Tuesday, July 12, 2022

Flyover Country: 2 John

What we think of Christ is the most important thing about us.

Our relationship with God depends on thinking rightly about his Son, who came into the world at the Father’s behest to save sinners. Heaven’s gate is forever closed to those who do not come to love the Lord Jesus. Moreover, true Christian fellowship is impossible for us to maintain with anyone who does not think accurate, biblical thoughts about the Savior of the world, just as the apostles and writers of the New Testament taught.

The apostle John wanted the Christians he knew and loved to hang onto the truth about their Lord with every fiber of their being. So he wrote them a letter about it.

One Sentence Summary: The vital importance of the Incarnation.

A brief letter, but a letter all the same.


In addition to being one of the two shortest books in the Bible, 2 John is also one of the very last written. The faith had been delivered to the saints, and the beloved apostle was not about to add any new wrinkles at this point.

The letter is addressed to “the elect lady and her children”. Whether this refers literally to a Christian household or figuratively to a local body of believers is uncertain, but the mention of an “elect sister” who also has children in the letter’s last verse seems to rule out the church universal.


John stresses the importance of holding onto the most fundamental apostolic doctrine: that Jesus Christ has come in the flesh. The word “Jesus” reminds us he is a historical person. The word “Christ” reminds us he is God’s anointed. The phrase “coming ... in the flesh” tells us that he existed before his incarnation and was genuinely human. Packed into that single, pithy sentence is pretty much everything you need to know to be orthodox in your Christology.

John does not restate the claims made by the Lord in his gospel (“I am the way”; “No one comes to the Father except through me”), but the fact that Christ is the only way to God is implicit in subsequent statements that “Everyone who goes on ahead and does not abide in the teaching of Christ, does not have God” and that “Whoever abides in the teaching has both the Father and the Son.”

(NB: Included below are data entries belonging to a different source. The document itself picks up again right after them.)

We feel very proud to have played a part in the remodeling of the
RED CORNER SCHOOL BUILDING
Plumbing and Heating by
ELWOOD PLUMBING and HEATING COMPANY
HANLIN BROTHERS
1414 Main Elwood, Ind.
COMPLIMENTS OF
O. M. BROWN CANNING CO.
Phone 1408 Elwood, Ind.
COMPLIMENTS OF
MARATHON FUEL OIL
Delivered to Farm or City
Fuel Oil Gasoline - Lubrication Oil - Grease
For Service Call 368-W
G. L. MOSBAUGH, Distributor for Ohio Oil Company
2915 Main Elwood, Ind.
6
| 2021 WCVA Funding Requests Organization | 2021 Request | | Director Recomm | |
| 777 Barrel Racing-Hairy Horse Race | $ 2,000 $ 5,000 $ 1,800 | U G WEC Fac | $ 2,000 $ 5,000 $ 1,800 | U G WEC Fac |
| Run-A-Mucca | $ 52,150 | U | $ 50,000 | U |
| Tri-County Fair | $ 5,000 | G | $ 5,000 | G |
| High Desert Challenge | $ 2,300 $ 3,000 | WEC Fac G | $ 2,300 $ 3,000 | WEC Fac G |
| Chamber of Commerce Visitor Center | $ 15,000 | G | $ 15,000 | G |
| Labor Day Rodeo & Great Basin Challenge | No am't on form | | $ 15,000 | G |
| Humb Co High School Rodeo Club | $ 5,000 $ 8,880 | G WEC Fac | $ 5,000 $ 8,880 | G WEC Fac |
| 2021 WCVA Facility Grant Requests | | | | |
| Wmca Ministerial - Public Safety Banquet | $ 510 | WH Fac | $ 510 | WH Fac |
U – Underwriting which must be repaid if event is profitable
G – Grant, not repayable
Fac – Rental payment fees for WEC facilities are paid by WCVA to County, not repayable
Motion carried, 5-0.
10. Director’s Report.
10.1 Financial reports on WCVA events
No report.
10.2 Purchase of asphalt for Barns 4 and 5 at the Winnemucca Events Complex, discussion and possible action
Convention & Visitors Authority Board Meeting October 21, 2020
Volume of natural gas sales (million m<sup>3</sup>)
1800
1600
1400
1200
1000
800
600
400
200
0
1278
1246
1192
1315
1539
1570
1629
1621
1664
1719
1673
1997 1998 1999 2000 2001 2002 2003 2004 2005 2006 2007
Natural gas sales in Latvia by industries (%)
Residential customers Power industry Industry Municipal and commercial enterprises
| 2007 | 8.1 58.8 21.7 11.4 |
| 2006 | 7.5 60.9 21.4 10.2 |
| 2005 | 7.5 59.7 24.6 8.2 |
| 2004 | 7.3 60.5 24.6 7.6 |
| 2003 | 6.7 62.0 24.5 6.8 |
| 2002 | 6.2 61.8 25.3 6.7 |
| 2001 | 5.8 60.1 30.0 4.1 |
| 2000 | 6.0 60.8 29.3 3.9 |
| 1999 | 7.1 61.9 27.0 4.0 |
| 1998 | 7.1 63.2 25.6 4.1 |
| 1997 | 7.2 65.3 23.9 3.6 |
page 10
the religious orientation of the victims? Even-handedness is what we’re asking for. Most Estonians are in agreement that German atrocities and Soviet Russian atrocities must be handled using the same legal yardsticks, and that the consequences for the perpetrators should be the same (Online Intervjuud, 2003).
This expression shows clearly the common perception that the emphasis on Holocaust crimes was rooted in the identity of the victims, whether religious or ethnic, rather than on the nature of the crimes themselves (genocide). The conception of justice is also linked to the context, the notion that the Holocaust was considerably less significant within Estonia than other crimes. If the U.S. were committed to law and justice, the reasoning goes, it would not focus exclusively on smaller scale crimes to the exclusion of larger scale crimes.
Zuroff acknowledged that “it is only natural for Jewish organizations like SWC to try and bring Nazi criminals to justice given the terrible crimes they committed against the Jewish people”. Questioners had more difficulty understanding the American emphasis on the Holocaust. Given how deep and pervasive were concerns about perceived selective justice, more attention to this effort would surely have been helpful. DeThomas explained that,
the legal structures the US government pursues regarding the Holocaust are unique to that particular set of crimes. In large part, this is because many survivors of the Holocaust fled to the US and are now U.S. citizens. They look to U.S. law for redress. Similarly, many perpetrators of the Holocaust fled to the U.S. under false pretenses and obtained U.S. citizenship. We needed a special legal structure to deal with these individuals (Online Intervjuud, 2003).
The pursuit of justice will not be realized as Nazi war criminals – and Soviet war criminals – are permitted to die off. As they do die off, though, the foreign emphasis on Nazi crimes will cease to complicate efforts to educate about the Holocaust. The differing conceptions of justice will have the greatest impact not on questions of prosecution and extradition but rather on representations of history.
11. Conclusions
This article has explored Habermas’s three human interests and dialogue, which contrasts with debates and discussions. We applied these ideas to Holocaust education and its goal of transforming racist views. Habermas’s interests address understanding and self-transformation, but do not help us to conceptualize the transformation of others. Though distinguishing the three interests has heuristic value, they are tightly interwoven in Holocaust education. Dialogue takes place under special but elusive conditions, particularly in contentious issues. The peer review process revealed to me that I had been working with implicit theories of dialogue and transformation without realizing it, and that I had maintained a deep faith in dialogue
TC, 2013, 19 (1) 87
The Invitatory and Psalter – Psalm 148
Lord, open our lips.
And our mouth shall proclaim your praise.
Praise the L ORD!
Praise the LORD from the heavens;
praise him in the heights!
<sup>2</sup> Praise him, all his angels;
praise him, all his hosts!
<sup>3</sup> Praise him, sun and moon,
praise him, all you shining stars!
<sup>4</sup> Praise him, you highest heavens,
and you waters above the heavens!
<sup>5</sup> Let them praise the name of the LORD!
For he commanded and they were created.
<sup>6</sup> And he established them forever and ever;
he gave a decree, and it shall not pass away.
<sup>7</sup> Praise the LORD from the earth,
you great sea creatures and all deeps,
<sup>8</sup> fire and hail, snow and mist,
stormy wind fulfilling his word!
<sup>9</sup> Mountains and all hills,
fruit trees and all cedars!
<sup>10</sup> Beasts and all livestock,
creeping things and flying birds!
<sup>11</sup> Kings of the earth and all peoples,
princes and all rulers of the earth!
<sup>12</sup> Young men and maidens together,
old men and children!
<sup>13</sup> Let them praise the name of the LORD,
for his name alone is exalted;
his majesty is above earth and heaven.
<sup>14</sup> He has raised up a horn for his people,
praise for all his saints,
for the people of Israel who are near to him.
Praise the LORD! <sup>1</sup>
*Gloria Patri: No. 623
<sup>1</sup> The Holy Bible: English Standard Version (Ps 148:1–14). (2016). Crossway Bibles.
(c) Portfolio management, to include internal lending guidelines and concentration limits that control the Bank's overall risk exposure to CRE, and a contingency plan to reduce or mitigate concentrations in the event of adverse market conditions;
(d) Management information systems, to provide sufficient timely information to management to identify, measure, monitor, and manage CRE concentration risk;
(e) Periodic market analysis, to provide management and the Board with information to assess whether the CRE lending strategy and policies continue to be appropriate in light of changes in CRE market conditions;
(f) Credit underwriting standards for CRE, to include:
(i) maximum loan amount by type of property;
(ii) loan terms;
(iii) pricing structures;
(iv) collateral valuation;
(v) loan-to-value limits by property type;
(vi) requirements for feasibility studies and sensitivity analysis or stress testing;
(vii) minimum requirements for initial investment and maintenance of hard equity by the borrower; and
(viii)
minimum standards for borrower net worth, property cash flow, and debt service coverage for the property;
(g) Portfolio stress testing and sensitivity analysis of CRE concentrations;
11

There is no other way to a right relationship with God than through Jesus Christ. God cannot be known apart from him. As John puts it, those who teach otherwise are “the deceiver” and “the antichrist”. Not only are they not Christian, but they are absolutely opposed to the faith. John reminds the believers not to receive professing Christians into their fellowship if they deny this fundamental truth.

Organization and Content

The letter begins and ends with greetings, bracketing verses 4-11, which convey the importance of holding on to the truth of Christ, and warning against fellowship with deceivers.

Value to Modern Readers

Various heresies about the person of Christ have been propounded in the churches over the centuries since this letter was written: Adoptionism (belief that Jesus only became God’s Son by adoption after living a supremely virtuous life); Arianism (denial of his true divinity); Docetism (belief that the Lord’s physical body was an illusion); Monophysitism (belief that the Lord’s divinity overwhelmed his humanity); Psilanthropism (belief that Jesus was merely human); and numerous others. Many of these are still around in one form or another, particularly in the pseudo-Christian cults. Rightly understood, John’s reference to “the coming of Jesus Christ in the flesh” is the antidote to each one, though naturally the implications of his statement may require some unpacking and reinforcement from the Gospels to be fully processed.